— START Material shown —

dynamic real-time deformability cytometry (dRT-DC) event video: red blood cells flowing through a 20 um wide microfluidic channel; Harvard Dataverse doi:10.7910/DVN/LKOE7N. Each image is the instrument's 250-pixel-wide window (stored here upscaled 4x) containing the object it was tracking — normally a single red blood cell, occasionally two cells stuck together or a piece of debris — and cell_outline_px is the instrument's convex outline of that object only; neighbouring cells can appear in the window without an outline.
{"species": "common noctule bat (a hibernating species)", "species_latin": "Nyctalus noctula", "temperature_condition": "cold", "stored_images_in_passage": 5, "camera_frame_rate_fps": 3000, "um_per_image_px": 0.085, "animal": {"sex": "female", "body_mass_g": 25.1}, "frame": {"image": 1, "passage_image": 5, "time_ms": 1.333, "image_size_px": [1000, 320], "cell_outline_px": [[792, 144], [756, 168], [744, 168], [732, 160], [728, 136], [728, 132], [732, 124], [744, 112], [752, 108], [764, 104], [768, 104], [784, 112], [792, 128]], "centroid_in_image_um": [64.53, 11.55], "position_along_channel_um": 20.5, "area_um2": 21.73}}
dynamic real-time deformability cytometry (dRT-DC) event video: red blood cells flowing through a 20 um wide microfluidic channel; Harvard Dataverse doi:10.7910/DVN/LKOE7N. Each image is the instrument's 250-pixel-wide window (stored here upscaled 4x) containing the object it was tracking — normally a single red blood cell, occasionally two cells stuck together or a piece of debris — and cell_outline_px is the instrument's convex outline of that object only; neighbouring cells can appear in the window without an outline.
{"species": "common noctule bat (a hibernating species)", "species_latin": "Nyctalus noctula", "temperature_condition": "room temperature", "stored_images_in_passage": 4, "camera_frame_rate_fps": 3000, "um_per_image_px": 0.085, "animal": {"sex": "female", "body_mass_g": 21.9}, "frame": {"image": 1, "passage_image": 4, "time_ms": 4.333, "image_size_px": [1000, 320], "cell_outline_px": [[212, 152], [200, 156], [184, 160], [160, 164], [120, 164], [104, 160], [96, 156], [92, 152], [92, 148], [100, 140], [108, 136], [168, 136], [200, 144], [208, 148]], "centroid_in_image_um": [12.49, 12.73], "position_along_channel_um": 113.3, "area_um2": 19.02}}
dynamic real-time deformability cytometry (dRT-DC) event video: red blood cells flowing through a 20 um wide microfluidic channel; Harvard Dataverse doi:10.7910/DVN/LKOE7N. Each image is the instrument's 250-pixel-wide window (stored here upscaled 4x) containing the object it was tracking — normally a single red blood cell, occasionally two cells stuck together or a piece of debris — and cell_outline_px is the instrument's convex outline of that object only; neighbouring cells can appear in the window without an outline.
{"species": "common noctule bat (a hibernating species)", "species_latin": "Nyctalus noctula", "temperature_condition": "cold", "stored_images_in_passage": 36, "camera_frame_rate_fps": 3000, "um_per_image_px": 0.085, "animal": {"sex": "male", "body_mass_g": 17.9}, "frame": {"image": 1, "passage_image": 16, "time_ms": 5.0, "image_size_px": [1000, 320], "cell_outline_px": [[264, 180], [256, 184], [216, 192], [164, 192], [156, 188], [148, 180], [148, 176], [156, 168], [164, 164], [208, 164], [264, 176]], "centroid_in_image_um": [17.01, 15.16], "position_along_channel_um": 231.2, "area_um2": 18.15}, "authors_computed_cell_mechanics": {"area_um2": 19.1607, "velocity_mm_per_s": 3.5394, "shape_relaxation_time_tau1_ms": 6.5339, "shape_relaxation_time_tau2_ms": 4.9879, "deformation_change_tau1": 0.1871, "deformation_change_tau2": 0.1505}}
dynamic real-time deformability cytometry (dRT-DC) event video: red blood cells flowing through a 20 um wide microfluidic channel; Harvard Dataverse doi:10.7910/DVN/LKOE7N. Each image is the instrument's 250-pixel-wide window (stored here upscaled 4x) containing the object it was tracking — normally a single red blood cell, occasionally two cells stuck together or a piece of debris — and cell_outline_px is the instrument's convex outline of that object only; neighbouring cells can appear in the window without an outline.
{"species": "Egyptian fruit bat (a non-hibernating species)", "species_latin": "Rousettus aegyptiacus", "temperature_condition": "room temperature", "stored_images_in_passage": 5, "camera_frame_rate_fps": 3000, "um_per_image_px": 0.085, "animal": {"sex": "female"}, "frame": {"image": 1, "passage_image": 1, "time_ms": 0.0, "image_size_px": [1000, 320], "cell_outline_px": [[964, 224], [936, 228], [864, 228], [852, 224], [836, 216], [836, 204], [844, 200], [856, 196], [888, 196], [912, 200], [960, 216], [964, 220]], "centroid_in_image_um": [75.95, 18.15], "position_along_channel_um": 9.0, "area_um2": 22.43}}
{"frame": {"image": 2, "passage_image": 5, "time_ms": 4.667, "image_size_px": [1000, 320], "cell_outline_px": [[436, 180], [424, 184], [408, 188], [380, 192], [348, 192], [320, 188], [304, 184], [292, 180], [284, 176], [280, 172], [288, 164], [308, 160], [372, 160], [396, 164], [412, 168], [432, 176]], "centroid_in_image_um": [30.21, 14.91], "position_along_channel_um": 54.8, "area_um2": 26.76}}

— END Material shown —

[What you are asked to do]
All the entries above need to be reproduced exactly.

[Expected output]
dynamic real-time deformability cytometry (dRT-DC) event video: red blood cells flowing through a 20 um wide microfluidic channel; Harvard Dataverse doi:10.7910/DVN/LKOE7N. Each image is the instrument's 250-pixel-wide window (stored here upscaled 4x) containing the object it was tracking — normally a single red blood cell, occasionally two cells stuck together or a piece of debris — and cell_outline_px is the instrument's convex outline of that object only; neighbouring cells can appear in the window without an outline.
{"species": "common noctule bat (a hibernating species)", "species_latin": "Nyctalus noctula", "temperature_condition": "cold", "stored_images_in_passage": 5, "camera_frame_rate_fps": 3000, "um_per_image_px": 0.085, "animal": {"sex": "female", "body_mass_g": 25.1}, "frame": {"image": 1, "passage_image": 5, "time_ms": 1.333, "image_size_px": [1000, 320], "cell_outline_px": [[792, 144], [756, 168], [744, 168], [732, 160], [728, 136], [728, 132], [732, 124], [744, 112], [752, 108], [764, 104], [768, 104], [784, 112], [792, 128]], "centroid_in_image_um": [64.53, 11.55], "position_along_channel_um": 20.5, "area_um2": 21.73}}
dynamic real-time deformability cytometry (dRT-DC) event video: red blood cells flowing through a 20 um wide microfluidic channel; Harvard Dataverse doi:10.7910/DVN/LKOE7N. Each image is the instrument's 250-pixel-wide window (stored here upscaled 4x) containing the object it was tracking — normally a single red blood cell, occasionally two cells stuck together or a piece of debris — and cell_outline_px is the instrument's convex outline of that object only; neighbouring cells can appear in the window without an outline.
{"species": "common noctule bat (a hibernating species)", "species_latin": "Nyctalus noctula", "temperature_condition": "room temperature", "stored_images_in_passage": 4, "camera_frame_rate_fps": 3000, "um_per_image_px": 0.085, "animal": {"sex": "female", "body_mass_g": 21.9}, "frame": {"image": 1, "passage_image": 4, "time_ms": 4.333, "image_size_px": [1000, 320], "cell_outline_px": [[212, 152], [200, 156], [184, 160], [160, 164], [120, 164], [104, 160], [96, 156], [92, 152], [92, 148], [100, 140], [108, 136], [168, 136], [200, 144], [208, 148]], "centroid_in_image_um": [12.49, 12.73], "position_along_channel_um": 113.3, "area_um2": 19.02}}
dynamic real-time deformability cytometry (dRT-DC) event video: red blood cells flowing through a 20 um wide microfluidic channel; Harvard Dataverse doi:10.7910/DVN/LKOE7N. Each image is the instrument's 250-pixel-wide window (stored here upscaled 4x) containing the object it was tracking — normally a single red blood cell, occasionally two cells stuck together or a piece of debris — and cell_outline_px is the instrument's convex outline of that object only; neighbouring cells can appear in the window without an outline.
{"species": "common noctule bat (a hibernating species)", "species_latin": "Nyctalus noctula", "temperature_condition": "cold", "stored_images_in_passage": 36, "camera_frame_rate_fps": 3000, "um_per_image_px": 0.085, "animal": {"sex": "male", "body_mass_g": 17.9}, "frame": {"image": 1, "passage_image": 16, "time_ms": 5.0, "image_size_px": [1000, 320], "cell_outline_px": [[264, 180], [256, 184], [216, 192], [164, 192], [156, 188], [148, 180], [148, 176], [156, 168], [164, 164], [208, 164], [264, 176]], "centroid_in_image_um": [17.01, 15.16], "position_along_channel_um": 231.2, "area_um2": 18.15}, "authors_computed_cell_mechanics": {"area_um2": 19.1607, "velocity_mm_per_s": 3.5394, "shape_relaxation_time_tau1_ms": 6.5339, "shape_relaxation_time_tau2_ms": 4.9879, "deformation_change_tau1": 0.1871, "deformation_change_tau2": 0.1505}}
dynamic real-time deformability cytometry (dRT-DC) event video: red blood cells flowing through a 20 um wide microfluidic channel; Harvard Dataverse doi:10.7910/DVN/LKOE7N. Each image is the instrument's 250-pixel-wide window (stored here upscaled 4x) containing the object it was tracking — normally a single red blood cell, occasionally two cells stuck together or a piece of debris — and cell_outline_px is the instrument's convex outline of that object only; neighbouring cells can appear in the window without an outline.
{"species": "Egyptian fruit bat (a non-hibernating species)", "species_latin": "Rousettus aegyptiacus", "temperature_condition": "room temperature", "stored_images_in_passage": 5, "camera_frame_rate_fps": 3000, "um_per_image_px": 0.085, "animal": {"sex": "female"}, "frame": {"image": 1, "passage_image": 1, "time_ms": 0.0, "image_size_px": [1000, 320], "cell_outline_px": [[964, 224], [936, 228], [864, 228], [852, 224], [836, 216], [836, 204], [844, 200], [856, 196], [888, 196], [912, 200], [960, 216], [964, 220]], "centroid_in_image_um": [75.95, 18.15], "position_along_channel_um": 9.0, "area_um2": 22.43}}
{"frame": {"image": 2, "passage_image": 5, "time_ms": 4.667, "image_size_px": [1000, 320], "cell_outline_px": [[436, 180], [424, 184], [408, 188], [380, 192], [348, 192], [320, 188], [304, 184], [292, 180], [284, 176], [280, 172], [288, 164], [308, 160], [372, 160], [396, 164], [412, 168], [432, 176]], "centroid_in_image_um": [30.21, 14.91], "position_along_channel_um": 54.8, "area_um2": 26.76}}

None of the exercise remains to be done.